- [About this exercise]
Only the line with "output logic [3:0] q" and the lines after it, to the end of the data, should appear in the answer, each reproduced exactly.

Image and design file data
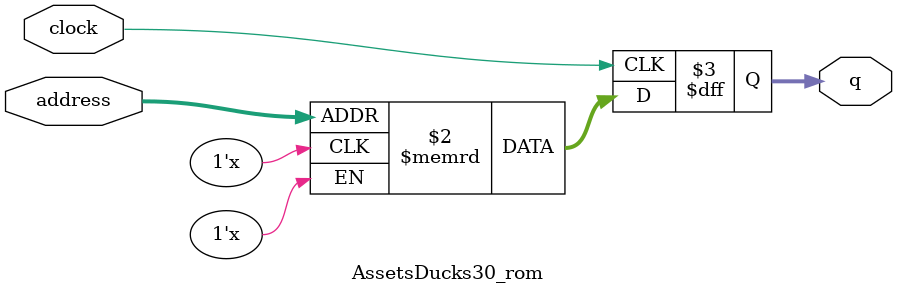
<source format=sv>
module AssetsDucks30_rom (
	input logic clock,
	input logic [11:0] address,
	output logic [3:0] q
);

logic [3:0] memory [0:4095] /* synthesis ram_init_file = "./AssetsDucks30/AssetsDucks30.mif" */;

always_ff @ (posedge clock) begin
	q <= memory[address];
end

endmodule

</source>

- [Solution to this problem]
	output logic [3:0] q
);

logic [3:0] memory [0:4095] /* synthesis ram_init_file = "./AssetsDucks30/AssetsDucks30.mif" */;

always_ff @ (posedge clock) begin
	q <= memory[address];
end

endmodule

</source>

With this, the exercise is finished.